Despite this internal struggle, she also battles with the image that American society forces her to conform into, a being that is not analogous with her own ethnic background.
The socio-racial climate of South Africa is a difficult one to wrap one’s head around. Clemmons explores in her book the issue of colorism, which is defined as “prejudice or discrimination against individuals with a dark skin tone, typically among people of the same ethnic or racial group .” The term “coloured” describes a racial demographic in South Africa, but it’s exact meaning assigned to a person is ambiguous.
“Coloured” is supposed to mean a mixed person by South African standards, but sometimes this term can be applied to fair skinned black South Africans. Knowing when this applies causes the ambiguity in understanding the identities of people of color in South Africa. Paired with the violent history of colonialism (hopefully we all remember what Nelson Mandela had to go through) in South Africa, this term becomes even more ambiguous. Today, due to the effects of colonialism, racial identity in South Africa remains a troubling, and at many times a confusing issue.

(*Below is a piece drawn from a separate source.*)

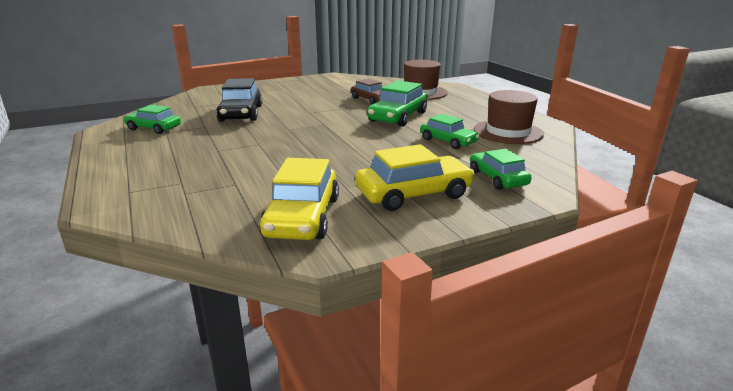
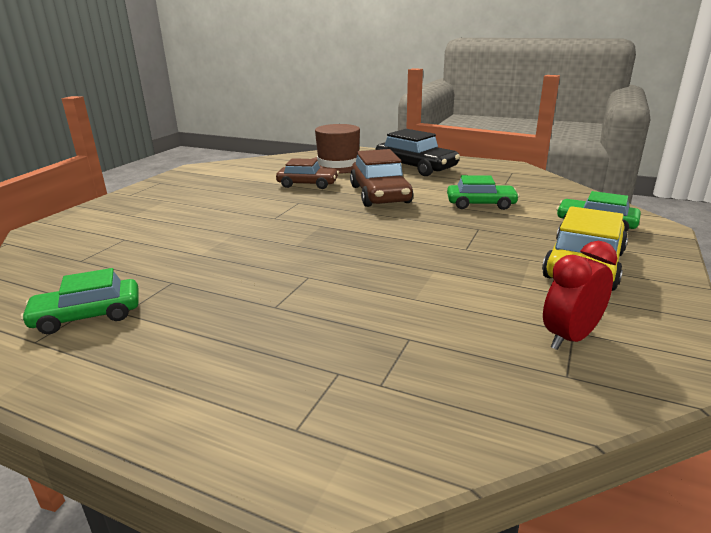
camera: 40 degrees left, 0 degrees up
black car [216,78,262,122] -> black car moved to [376,129,460,176]
yellow car [259,158,339,240] -> red clock [543,241,617,350]
green car [367,80,428,127] -> brown car [350,149,413,207]
brown hat [474,90,544,144] -> none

Along with problems of ethnic and racial identity, Thandi also struggles with the loss of her mother, her waning relationship with her father, her relationships with friends, extended family and lovers. While some may think that racial and ethnic identity have nothing to do with these struggles, Clemmons makes sure to show that they in fact, have a strong correlation. These correlations show in what Thandi views as attractive, or what she perceives others view as attractive.
Clemmons commitment to showing these correlations symbolizes the fact that in society today, though we like to shy away from race in things like politics, entertainment, love and relationships, race in fact plays a part in all of these things.
“What We Lose” is a story written through elegant vignettes. Despite their length, I felt as though I still had a personal lens inside the life of Thandi. I enjoyed Zinzi Clemmons style of writing; it was original, poetic and emotional.
I felt this book at times, reminded me of Toni Morrison’s “Beloved,” in how it defined maternal sacrifices. I felt that Clemmons brought her own zest to it in moments when Thandi was brutally honest to herself, and honest to others around her. I think that is an essential lesson that Thandi’s story teaches: sometimes in order to understand the mystery of our lives, the purpose, we have to be brutally honest with ourselves. Taking a note from Thandi, sometimes that honesty can be coming to terms with one’s own privilege, or recognizing when you’re wrong. Maybe it’s coming to terms that you are in a toxic relationship or that you may be the toxic person in the relationship. The truth can hurt, but unlike the festering wound of a lie, that hurt can heal. As the saying goes, the truth will set you free.